Exercise: Look down the entries below and report how many lines hold the string "Tahun"; write nothing else.

(Page images and extracted text)
■ ■ ■ ■ ■
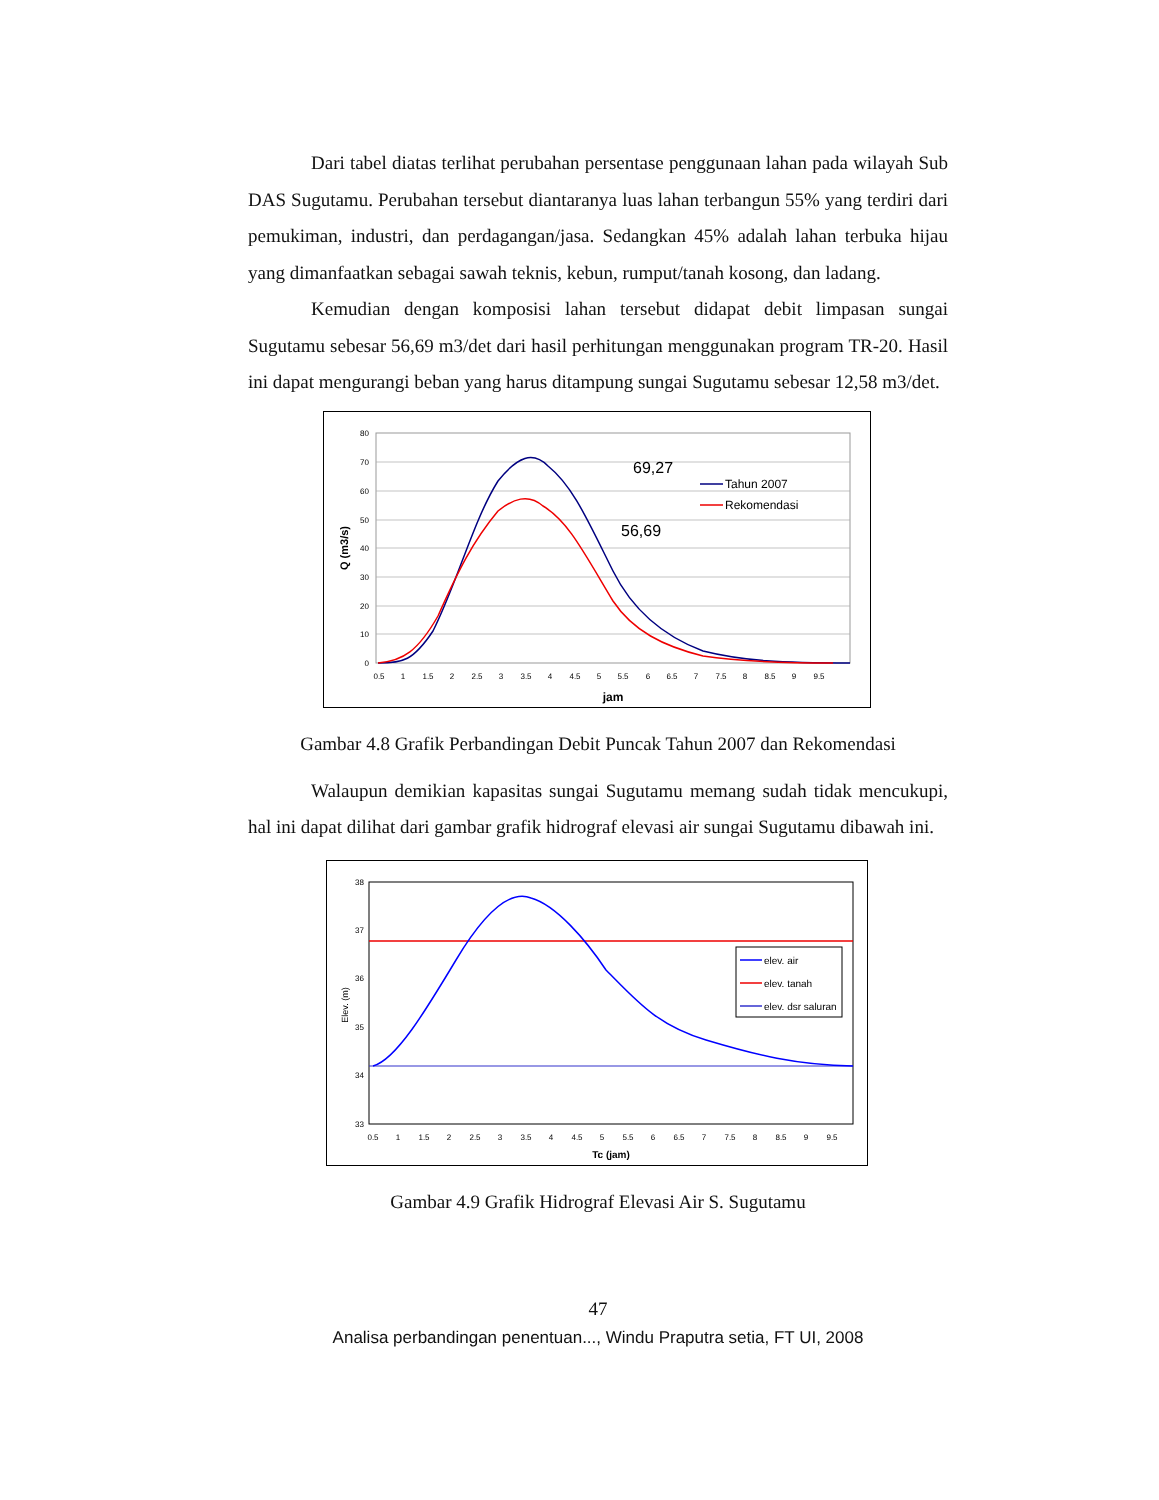Dari tabel diatas terlihat perubahan persentase penggunaan lahan pada wilayah Sub DAS Sugutamu. Perubahan tersebut diantaranya luas lahan terbangun 55% yang terdiri dari pemukiman, industri, dan perdagangan/jasa. Sedangkan 45% adalah lahan terbuka hijau yang dimanfaatkan sebagai sawah teknis, kebun, rumput/tanah kosong, dan ladang.
Kemudian dengan komposisi lahan tersebut didapat debit limpasan sungai Sugutamu sebesar 56,69 m3/det dari hasil perhitungan menggunakan program TR-20. Hasil ini dapat mengurangi beban yang harus ditampung sungai Sugutamu sebesar 12,58 m3/det.
80
70
60
50
40
30
20
10
0
0.5
1
1.5
2
2.5
3
3.5
4
4.5
5
5.5
6
6.5
7
7.5
8
8.5
9
9.5
jam
Q (m3/s)
69,27
56,69
Tahun 2007
Rekomendasi
Gambar 4.8 Grafik Perbandingan Debit Puncak Tahun 2007 dan Rekomendasi
Walaupun demikian kapasitas sungai Sugutamu memang sudah tidak mencukupi, hal ini dapat dilihat dari gambar grafik hidrograf elevasi air sungai Sugutamu dibawah ini.
38
37
36
35
34
33
0.5
1
1.5
2
2.5
3
3.5
4
4.5
5
5.5
6
6.5
7
7.5
8
8.5
9
9.5
Tc (jam)
Elev. (m)
elev. air
elev. tanah
elev. dsr saluran
Gambar 4.9 Grafik Hidrograf Elevasi Air S. Sugutamu
47
Analisa perbandingan penentuan..., Windu Praputra setia, FT UI, 2008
■ ■ ■ ■ ■
Completed task: 2